# Oceanic Biocube 29 Lighting + Plants



## wishba (Aug 30, 2014)

Hi,
I am planning to convert my reef 29 Biocube into freshwater planted. I really like the simplicity of freshwater, and I was hoping this cube is a good way to start. However, I am wondering if the lighting is capable of rearing/ propagating very light-demanding species, such as Hemianthus callichtroides, or Baby Tears. I will be using 2x 36w 10,000K PC's.. I don't have much experience in planted aquariums, but do know they are adequate for java moss, java fern, and cryptocorynes, LPS and soft corals... 
Also, must I absolutely dose elements like iron, and inject CO2 into the system for red plants?

Any help is greatly appreciated,
wishba


----------



## HokieFish (Feb 5, 2012)

Like you are anticipating, the lighting will be one of the areas you'll need to address. Reef setups are often not in the best spectrum for freshwater plants. Antic lighting will not benefit a planted fw aquarium. I believe the bluish spectrum is in line with reef keeping (probably what your cube is loaded with), where as the planted spectrum can range from white, to yellow, to red. 10,000K may be too intense, since a lot of people find good results in the 8,000K range all the way down to 6,000k. 
If you are going to do high light, CO2 and dosing frets will be important. Aglae can become a problem if you're providing too much light and not enough fuel for your plants to grow. 
I'm sure someone will come a long with a much better set of guidelines for you, but I figured this info would get you started.


----------



## wishba (Aug 30, 2014)

HokieFish said:


> Like you are anticipating, the lighting will be one of the areas you'll need to address. Reef setups are often not in the best spectrum for freshwater plants. Antic lighting will not benefit a planted fw aquarium. I believe the bluish spectrum is in line with reef keeping (probably what your cube is loaded with), where as the planted spectrum can range from white, to yellow, to red. 10,000K may be too intense, since a lot of people find good results in the 8,000K range all the way down to 6,000k.
> If you are going to do high light, CO2 and dosing frets will be important. Aglae can become a problem if you're providing too much light and not enough fuel for your plants to grow.
> I'm sure someone will come a long with a much better set of guidelines for you, but I figured this info would get you started.

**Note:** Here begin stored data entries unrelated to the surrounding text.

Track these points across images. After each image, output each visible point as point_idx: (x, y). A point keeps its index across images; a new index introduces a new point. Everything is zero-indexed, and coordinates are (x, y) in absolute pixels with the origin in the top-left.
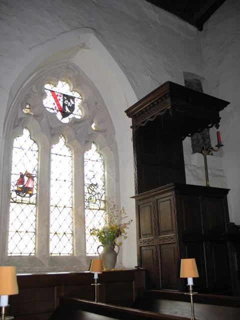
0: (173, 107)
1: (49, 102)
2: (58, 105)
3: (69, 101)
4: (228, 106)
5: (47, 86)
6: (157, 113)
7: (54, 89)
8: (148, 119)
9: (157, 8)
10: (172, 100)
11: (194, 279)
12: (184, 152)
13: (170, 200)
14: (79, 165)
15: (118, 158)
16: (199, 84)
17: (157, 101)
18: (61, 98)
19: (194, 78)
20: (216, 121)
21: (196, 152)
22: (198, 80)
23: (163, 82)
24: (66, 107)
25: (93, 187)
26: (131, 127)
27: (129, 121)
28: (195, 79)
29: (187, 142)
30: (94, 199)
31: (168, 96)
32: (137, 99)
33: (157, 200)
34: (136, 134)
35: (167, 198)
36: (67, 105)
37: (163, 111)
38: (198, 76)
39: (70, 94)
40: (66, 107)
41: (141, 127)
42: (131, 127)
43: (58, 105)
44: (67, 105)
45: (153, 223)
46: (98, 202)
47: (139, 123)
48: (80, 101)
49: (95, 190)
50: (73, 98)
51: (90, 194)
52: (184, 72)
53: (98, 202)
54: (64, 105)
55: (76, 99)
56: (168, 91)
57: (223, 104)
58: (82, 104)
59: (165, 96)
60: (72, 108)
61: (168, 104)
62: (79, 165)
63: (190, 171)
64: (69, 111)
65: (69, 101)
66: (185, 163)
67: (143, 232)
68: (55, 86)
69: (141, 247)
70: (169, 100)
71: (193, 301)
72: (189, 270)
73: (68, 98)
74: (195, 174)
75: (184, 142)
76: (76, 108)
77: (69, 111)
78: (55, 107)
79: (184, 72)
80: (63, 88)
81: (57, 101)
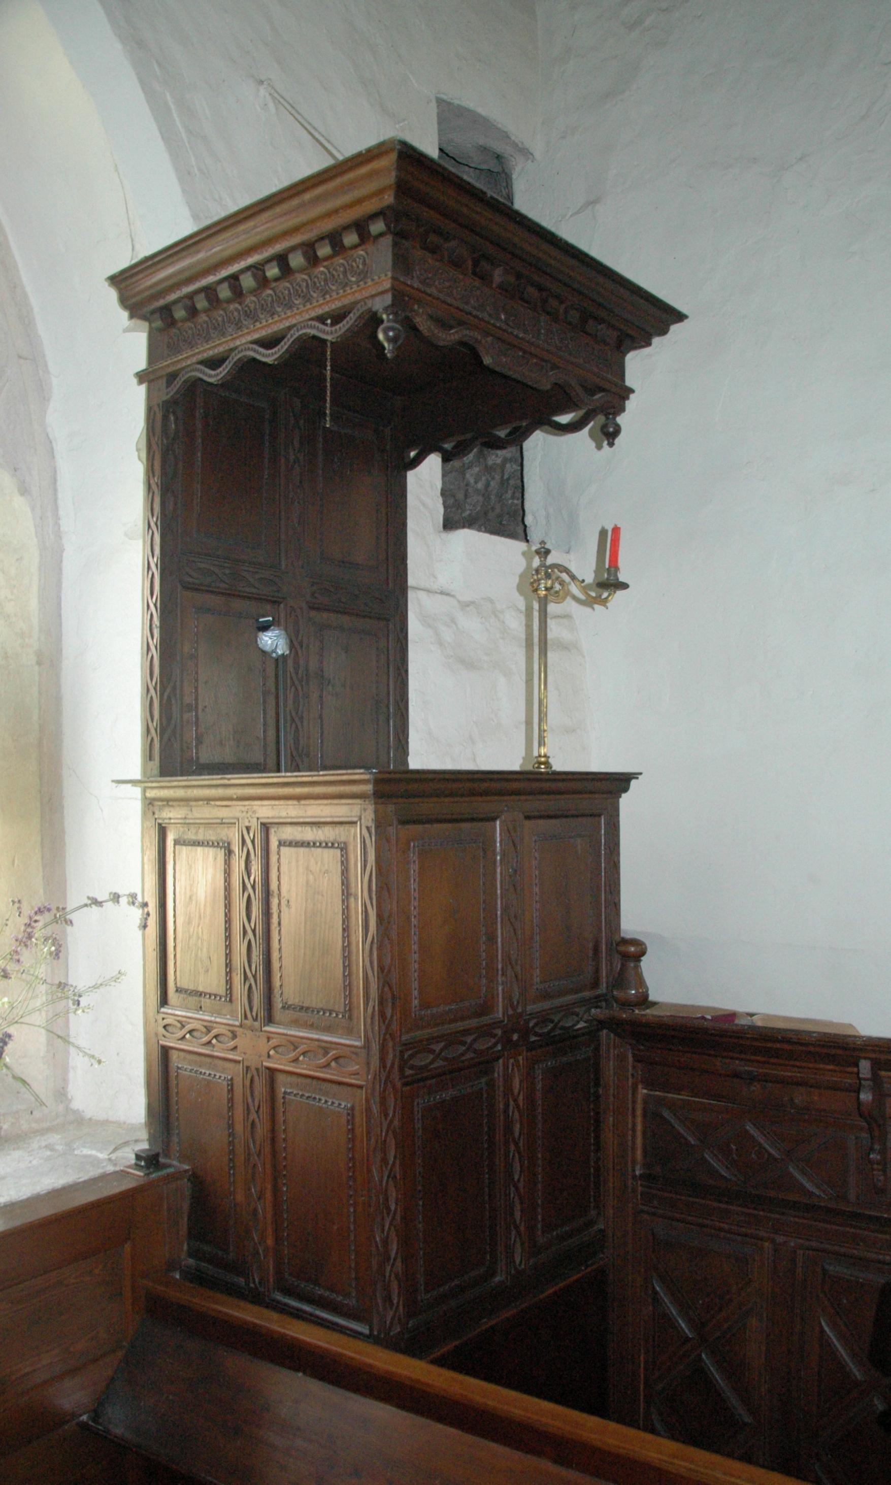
0: (401, 299)
4: (674, 328)
6: (299, 317)
8: (242, 342)
9: (145, 431)
10: (402, 262)
13: (343, 848)
15: (59, 535)
16: (500, 173)
17: (309, 249)
19: (482, 141)
20: (600, 404)
21: (470, 523)
22: (498, 157)
23: (351, 145)
26: (141, 377)
27: (133, 345)
28: (484, 149)
29: (426, 480)
31: (377, 227)
32: (185, 212)
33: (266, 827)
34: (165, 417)
35: (325, 834)
37: (338, 317)
38: (505, 136)
41: (194, 385)
42: (141, 377)
45: (239, 948)
47: (187, 360)
52: (440, 101)
56: (389, 199)
57: (649, 317)
59: (360, 226)
61: (369, 283)
63: (426, 620)
66: (411, 581)
67: (180, 972)
69: (165, 1052)
70: (381, 255)
74: (448, 636)
75: (413, 477)
79: (440, 101)
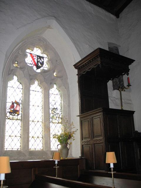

Thanks, HokieFish. I guess the 10,000K bulbs would be too crisp white for a planted. I would also like to know if my PC's would be adequate for demanding plants.
|wishba


----------



## KFryman (Sep 4, 2012)

Japanese aquascapers usually use 10k spectrum for their iwagumi style setups. I think that you could do a 50/50 mix with one 10k and a 6500k bulb. The 50/50 would also make blues pop a bit more if you are planning on having fish with blue on them. I would just aim for something around the 6500-7000k mark for best lighting efficiency.


----------



## wishba (Aug 30, 2014)

Thanks everyone for the help and advice. 
I am wondering how I can install a CO2 system for the biocube, since there are no edges or rim to tighten the regulator on... or can I put in sump?? 
wisdhba


----------



## FatherLandDescendant (Jul 24, 2014)

wishba said:


> I would also like to know if my PC's would be adequate for demanding plants.
> |wishba


I use a PC fixture and it seems to work just fine. I have a 6700k 93w bulb on my 40 breeder. Not a lot of people use them I've found out, but a few of us doroud:


----------